*** Given text Section Begins ***

The Mennonites of Yates County
The Mennonites of Yates County:
A Quiet Arrival that Changed the Landscape
If you drive the country roads of Yates County long enough, you’ll notice something that feels a little different from many other places in New York.
A horse drawn buggy waiting patiently outside of a local grocery store or place of business.
Laundry dancing on a line in the breeze.
A roadside stand with fresh produce and a small wooden box for payment.
These quiet scenes have become a familiar part of life around Penn Yan, Benton, and Dundee — but the Mennonite community that created them is actually a relatively recent chapter in the story of the Keuka Lake region.
Their arrival here is a story of faith, farmland, and the search for a place where a simpler life could continue.
A Faith that Began in Europe
The Mennonite story begins more than 500 years ago in Europe, during the turbulence of the Protestant Reformation.
In the early 1500s, a group of Christians known as Anabaptists began practicing a form of faith that differed sharply from the established churches of the time. They believed baptism should be a choice made by adults rather than something done in infancy.
One of the movement’s most influential leaders was a former Dutch priest named Menno Simons. His teachings emphasized:
• adult baptism
• peaceful living
• humility and simplicity
• strong family and community life
Over time, his followers became known as Mennonites.
These beliefs often placed them at odds with European governments and state churches, and persecution forced many Mennonites to leave their homelands in search of places where they could live and worship freely.
From Pennsylvania to the Finger Lakes
By the 1700s, many Mennonite families had settled in Pennsylvania, particularly in the countryside around Lancaster County. For generations, that region became the heart of Mennonite life in America.
But by the mid-20th century, something began to change.
Lancaster County farmland had become crowded and expensive. Families were growing, farms needed to be divided, and younger generations were looking for new places where agriculture — and their traditional way of life — could continue.
And quietly, some of them began looking north.
A New Beginning in Yates County
The first Mennonite families began purchasing farms in Yates County in 1974.
What they found here must have felt familiar.
Rolling hills.
Rich farmland.
A strong agricultural tradition.
The landscape around Penn Yan and Benton offered exactly what these families were seeking — room to farm, raise families, and live close to the land.
Not long after those first farms were purchased, a small Mennonite meetinghouse was built in Milo in 1976. It marked the beginning of a new community that would grow steadily across the region.
A Community Takes Root
Over the decades that followed, Mennonite families continued moving into the area.
Congregations soon formed in Benton, Dundee, and Rushville, eventually spreading into nearby parts of Ontario County, as more families arrived and farms across the rolling countryside once again filled with the rhythms of agricultural life.
Today, thousands of Mennonite residents live throughout the countryside surrounding Keuka Lake.
Many belong to the Groffdale Conference, sometimes known as the Wenger Mennonites, a group that continues to practice a traditional way of life.
Horse-drawn buggies still travel the back roads.
Homes remain simple and practical.
Technology is used sparingly.
Farming, family, and faith remain at the center of daily life.
The countryside around Dundee and the Town of Starkey has become one of the strongest centers of this community. Travel the roads south of the lake and you’ll pass well-kept farms, neat gardens, produce stands, and small woodworking shops — quiet signs of a culture built around craftsmanship, land stewardship, and family life.

*** Given text Section Ends ***
*** Source material Section Begins ***

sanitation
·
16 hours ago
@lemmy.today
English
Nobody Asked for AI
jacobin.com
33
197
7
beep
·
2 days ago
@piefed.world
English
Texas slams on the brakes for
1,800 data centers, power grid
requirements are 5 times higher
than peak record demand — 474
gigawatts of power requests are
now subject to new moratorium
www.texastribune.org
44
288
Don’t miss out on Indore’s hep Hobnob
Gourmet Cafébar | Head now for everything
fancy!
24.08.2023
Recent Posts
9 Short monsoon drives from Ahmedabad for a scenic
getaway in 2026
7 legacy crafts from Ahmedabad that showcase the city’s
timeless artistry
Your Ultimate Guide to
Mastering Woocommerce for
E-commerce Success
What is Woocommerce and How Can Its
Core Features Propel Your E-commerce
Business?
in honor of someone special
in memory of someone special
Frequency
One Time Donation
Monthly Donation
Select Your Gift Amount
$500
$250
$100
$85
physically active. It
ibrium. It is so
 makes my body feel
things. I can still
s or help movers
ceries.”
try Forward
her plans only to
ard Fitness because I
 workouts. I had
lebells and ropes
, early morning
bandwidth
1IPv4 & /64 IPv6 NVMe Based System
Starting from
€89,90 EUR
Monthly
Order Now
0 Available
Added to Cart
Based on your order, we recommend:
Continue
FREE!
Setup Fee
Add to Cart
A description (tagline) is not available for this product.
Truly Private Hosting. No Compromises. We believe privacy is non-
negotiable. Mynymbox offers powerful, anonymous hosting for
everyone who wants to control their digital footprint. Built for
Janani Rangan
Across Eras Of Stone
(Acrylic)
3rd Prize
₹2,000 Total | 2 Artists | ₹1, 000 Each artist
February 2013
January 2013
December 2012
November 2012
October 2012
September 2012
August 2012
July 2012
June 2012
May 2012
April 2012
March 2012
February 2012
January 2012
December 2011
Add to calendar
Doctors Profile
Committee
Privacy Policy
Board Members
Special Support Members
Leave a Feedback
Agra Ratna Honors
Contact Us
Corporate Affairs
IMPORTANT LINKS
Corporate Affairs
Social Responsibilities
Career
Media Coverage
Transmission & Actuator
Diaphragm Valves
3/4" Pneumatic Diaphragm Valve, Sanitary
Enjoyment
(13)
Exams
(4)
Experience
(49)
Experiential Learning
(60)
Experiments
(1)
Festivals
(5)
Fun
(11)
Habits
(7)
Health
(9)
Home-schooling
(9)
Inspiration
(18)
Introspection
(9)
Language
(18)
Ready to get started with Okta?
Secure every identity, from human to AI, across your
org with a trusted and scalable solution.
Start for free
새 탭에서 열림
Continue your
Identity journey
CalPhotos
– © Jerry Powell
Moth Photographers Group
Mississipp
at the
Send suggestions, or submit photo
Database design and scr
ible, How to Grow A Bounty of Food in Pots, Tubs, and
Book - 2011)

*** Source material Section Ends ***

Problems to work on
a – In the article on the Mennonites of Yates County, in what year did the first Mennonite families begin purchasing farms in Yates County?
b – List every point that the article on the Mennonites of Yates County says Menno Simons's teachings emphasized.

Responses to the exercise
a – 1974

b –
- adult baptism
- peaceful living
- humility and simplicity
- strong family and community life